Standard: Research indicates 25-50 mg administered every other day or 50-100 mg every 2-3 days via intramuscular or subcutaneous injection.

Maintenance: Research indicates 25-50 mg every other day for stable serum levels.

Administration: intramuscularsubcutaneous

Timing: Every-other-day or daily injection required due to short half-life. Rotate injection sites to minimize tissue irritation.

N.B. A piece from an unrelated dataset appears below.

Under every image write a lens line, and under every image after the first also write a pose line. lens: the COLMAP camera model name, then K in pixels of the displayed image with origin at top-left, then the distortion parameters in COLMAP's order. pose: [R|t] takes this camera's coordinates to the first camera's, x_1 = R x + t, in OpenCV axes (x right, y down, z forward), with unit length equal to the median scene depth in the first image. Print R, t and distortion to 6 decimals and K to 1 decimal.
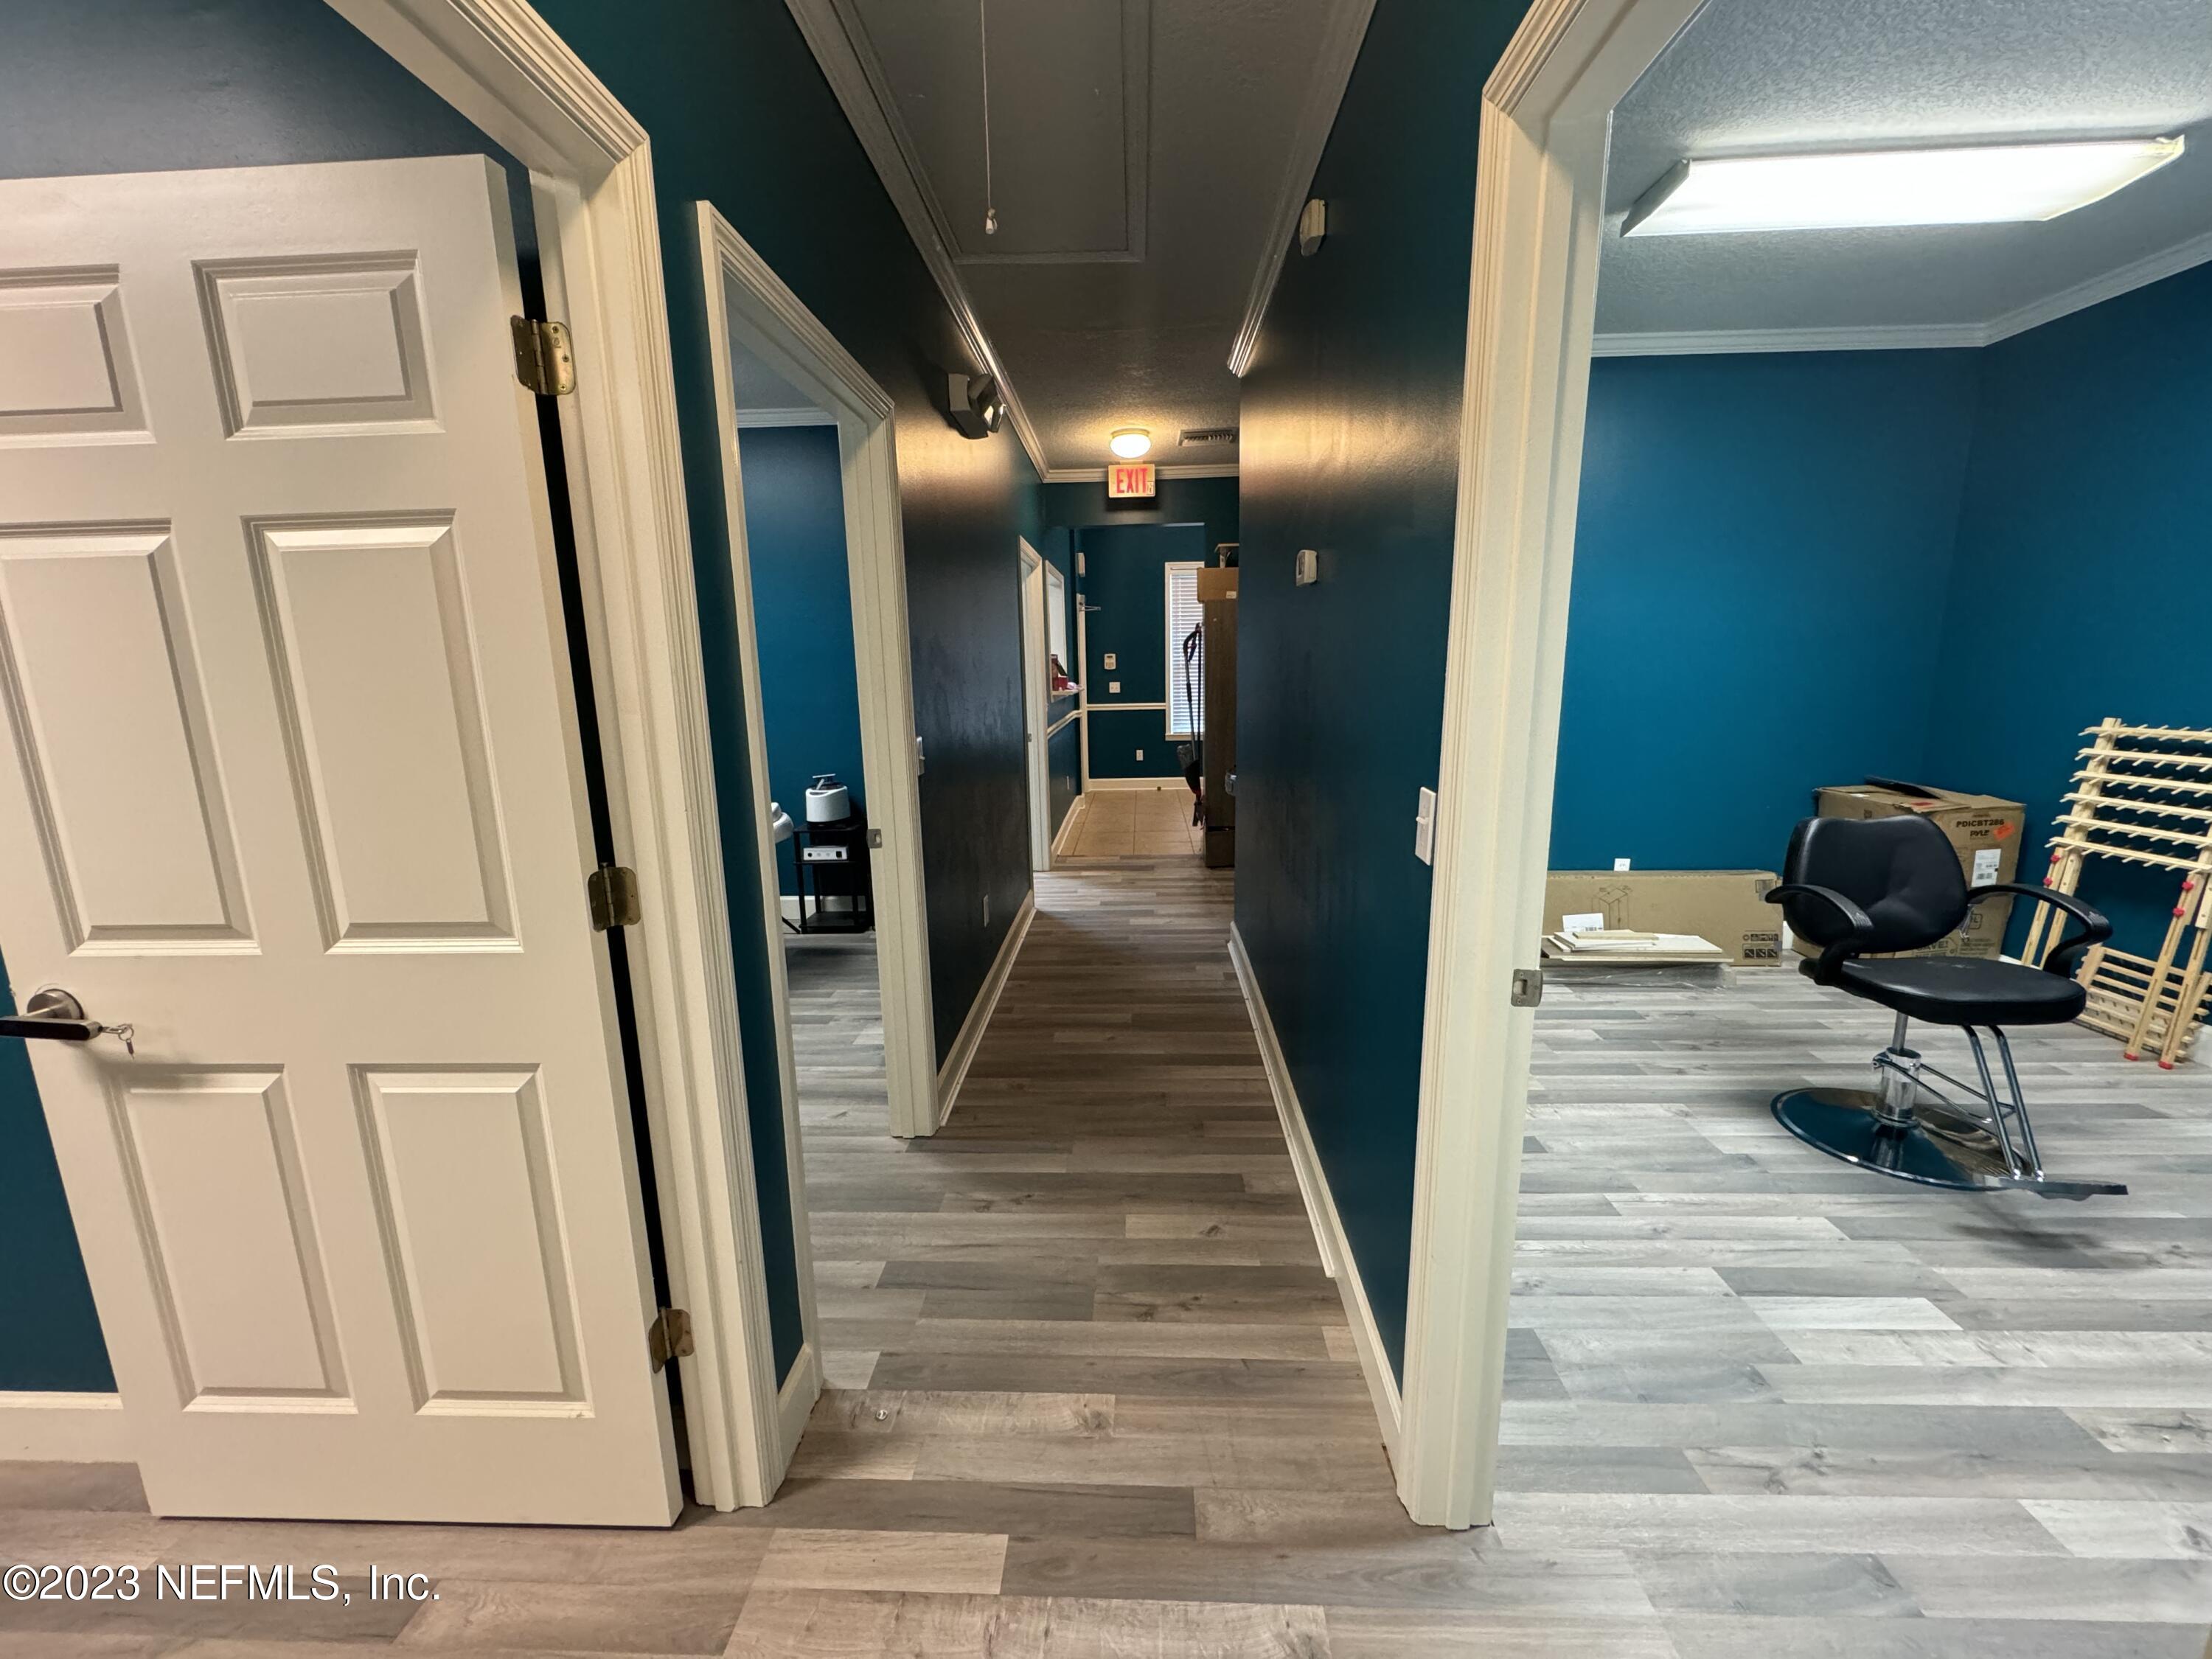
lens RADIAL K [[879.9, 0, 1108.3], [0, 879.9, 830.4], [0, 0, 1]] dist [0.000220, -0.000354]
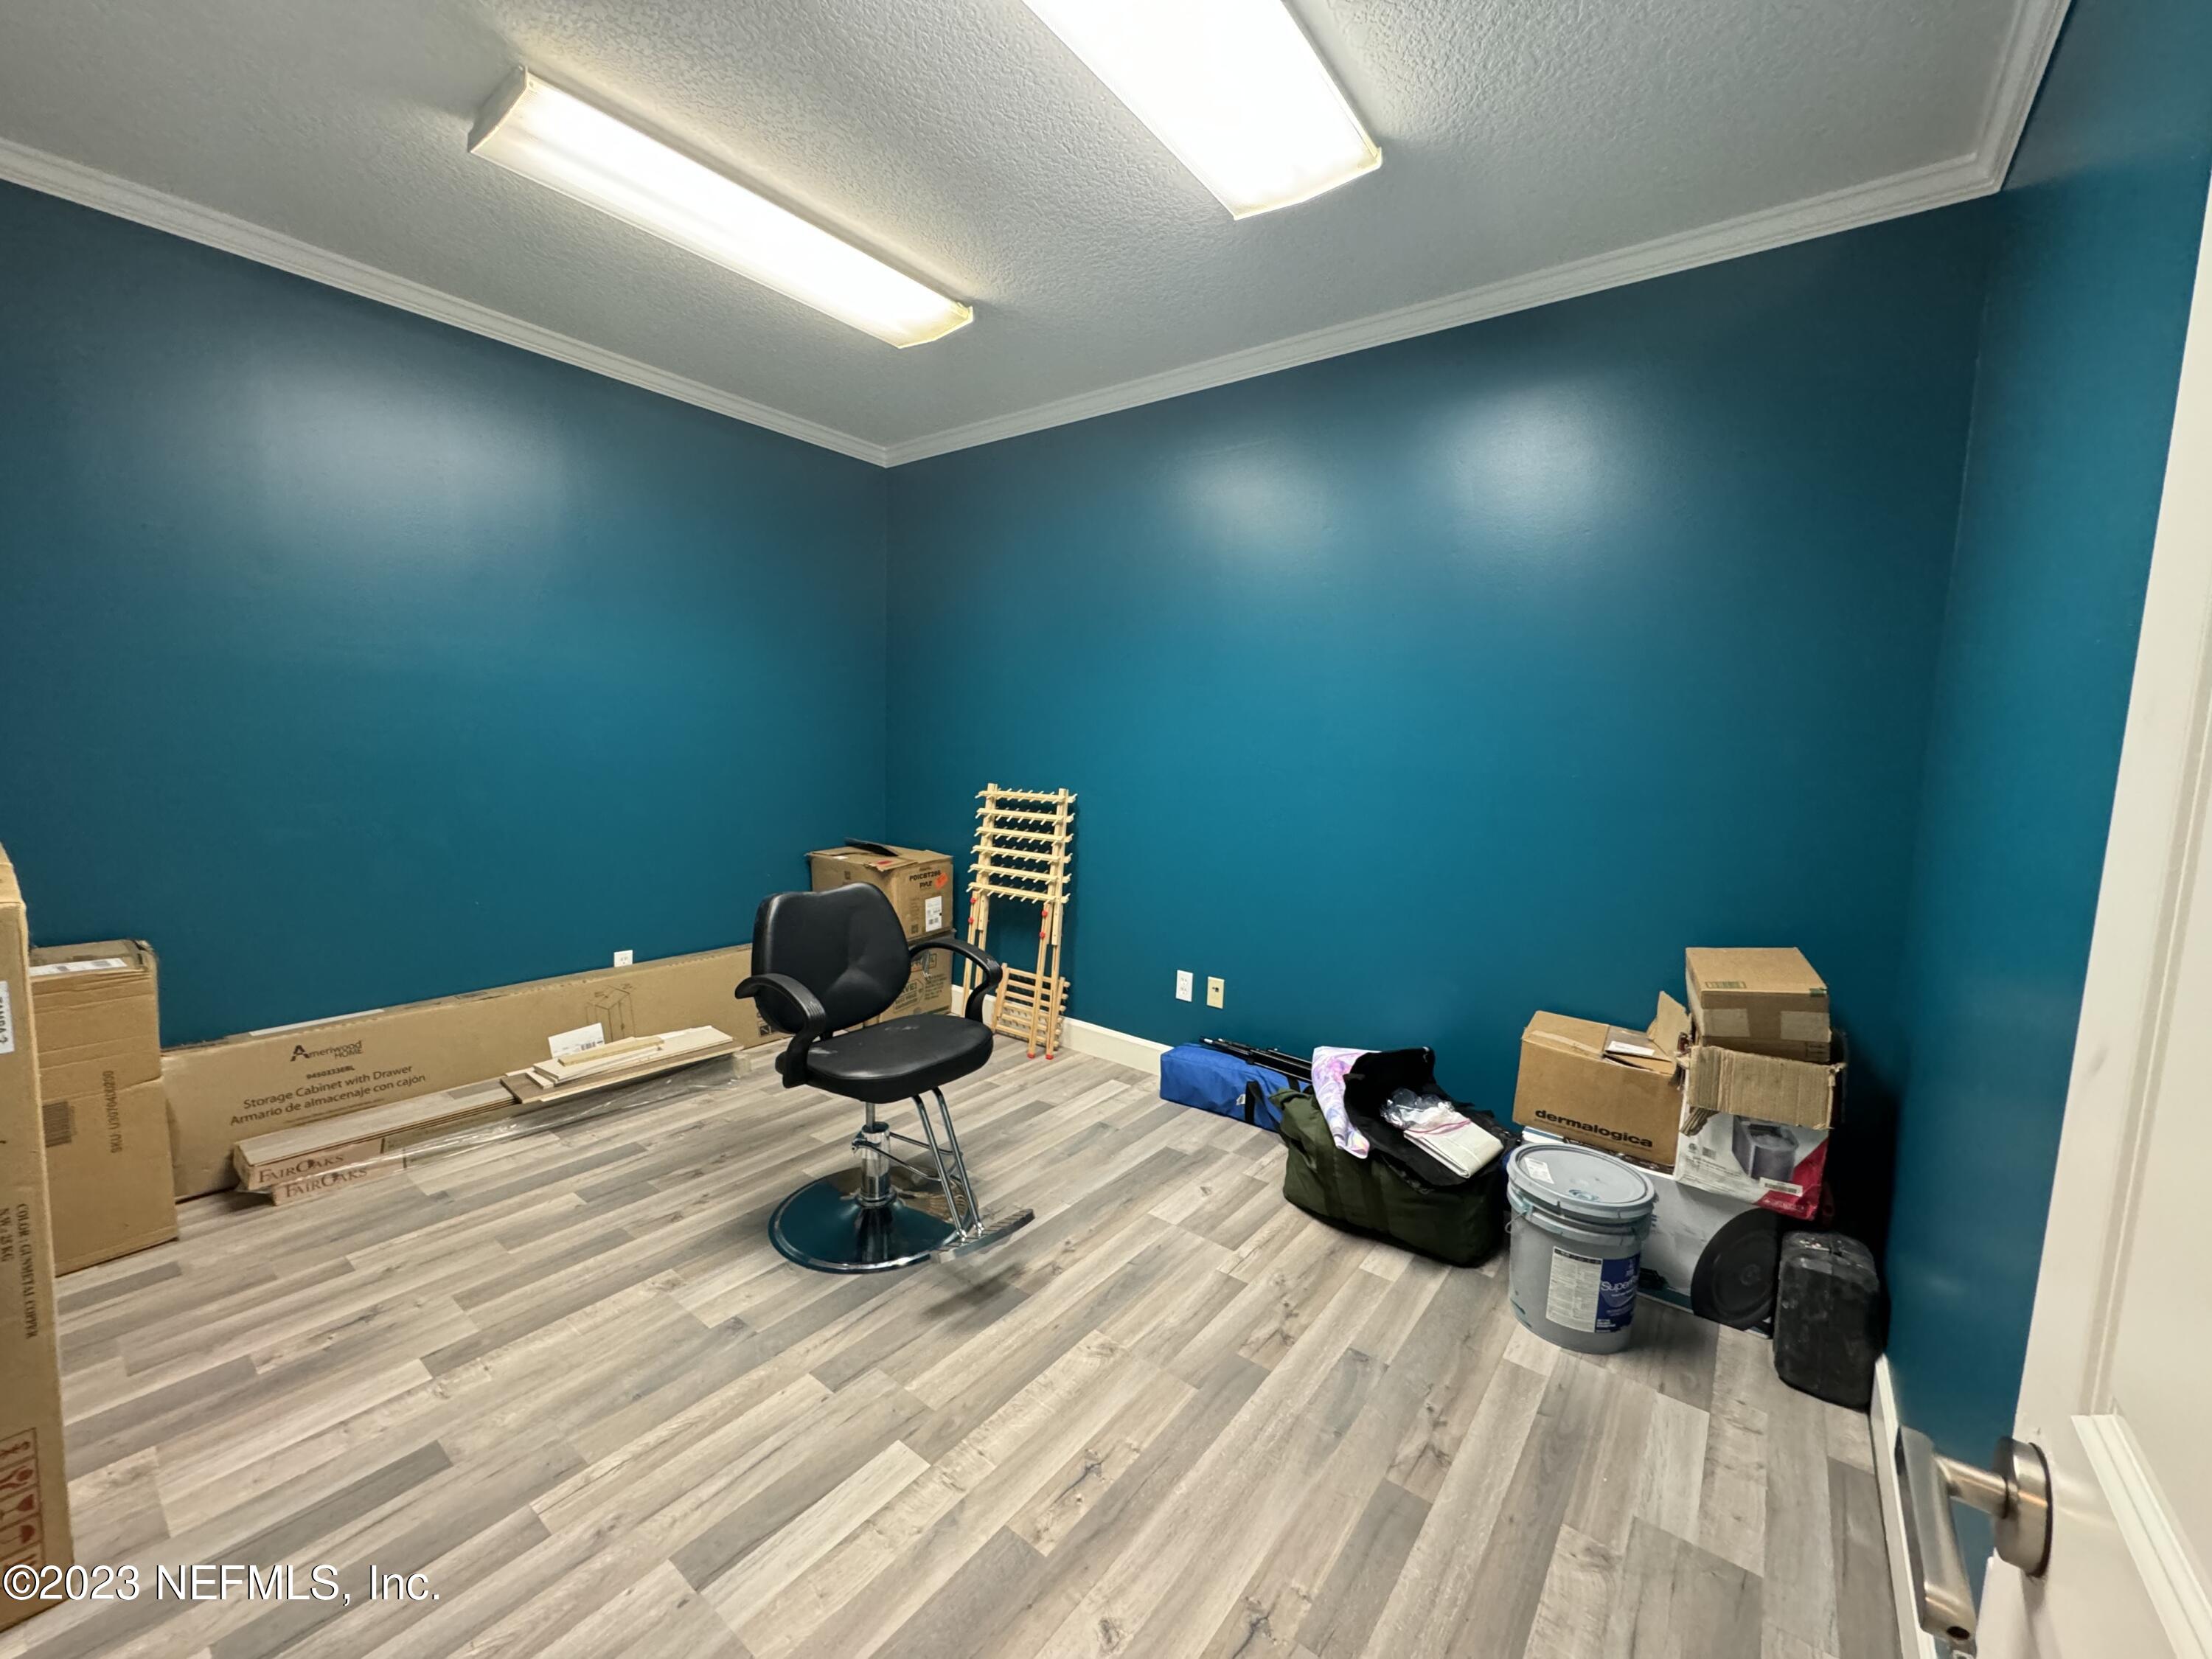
lens RADIAL K [[879.9, 0, 1108.3], [0, 879.9, 830.4], [0, 0, 1]] dist [0.000220, -0.000354]
pose [[0.575278, -0.050085, 0.816423, 0.233101], [0.109878, 0.993809, -0.016457, -0.025465], [-0.810544, 0.099174, 0.577220, 0.167651]]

Duration: Short cycles (4-8 weeks) or as bridge therapy. Not typically used for long-term TRT due to injection frequency burden.

Notes

Testosterone propionate is rarely used for standard TRT due to required injection frequency (every day or every other day). Its primary advantages are rapid clearance for drug testing scenarios and precise dose titration. Required bloodwork: Same panel as other testosterone esters — total T, free T, estradiol, CBC/hematocrit, CMP, lipid panel, PSA. Peak levels occur within 24 hours of injection; draw trough labs immediately prior to next scheduled dose. Medical supervision required.

Stacking

  • hCG
  • Anastrozole
  • Longer-ester testosterone (transitional use)

Interactions

  • Anticoagulants [HIGH] — Same erythropoietic risk as other testosterone esters; monitor INR.
  • Insulin [MEDIUM] — Rapid testosterone peaks may cause acute insulin sensitivity shifts.

Contraindications

  • Prostate cancer or elevated PSA
  • Polycythemia (hematocrit >54%)
  • Untreated sleep apnea
  • Pregnancy exposure risk
  • Allergy to carrier oil components

Side Effects

  • Injection site pain and irritation (higher incidence than longer esters)
  • Significant peak-trough mood and energy fluctuations
  • Acne
  • Polycythemia
  • Gynecomastia (less common due to lower aromatization window)

Key Papers

  • 10.1210/jc.2018-01307
  • 10.1016/j.steroids.2009.01.006

Source Quality

Pharmaceutical-grade available. Compounding pharmacies typically supply at 100 mg/mL. Propionate ester causes more injection site irritation than enanthate/cypionate. Oil-based formulation.

Disclaimer: This information is for educational purposes only and is not medical advice. BioAccelera Labs does not diagnose, treat, or prescribe. Consult a licensed healthcare provider before using any compound.